- _YOUR ASSIGNMENT_:
Output exactly the lines from the line with "Quick Start Installation" through the end of the records below. Include nothing else.

Transcribed page contents

-=-=-=-=-

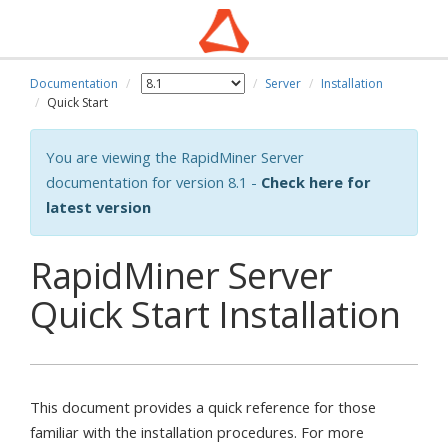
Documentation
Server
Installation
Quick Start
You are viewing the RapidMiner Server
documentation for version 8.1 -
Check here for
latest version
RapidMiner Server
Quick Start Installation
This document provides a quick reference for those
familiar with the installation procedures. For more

-=-=-=-=-

- _PROBLEM SOLUTION_:
Quick Start Installation
This document provides a quick reference for those
familiar with the installation procedures. For more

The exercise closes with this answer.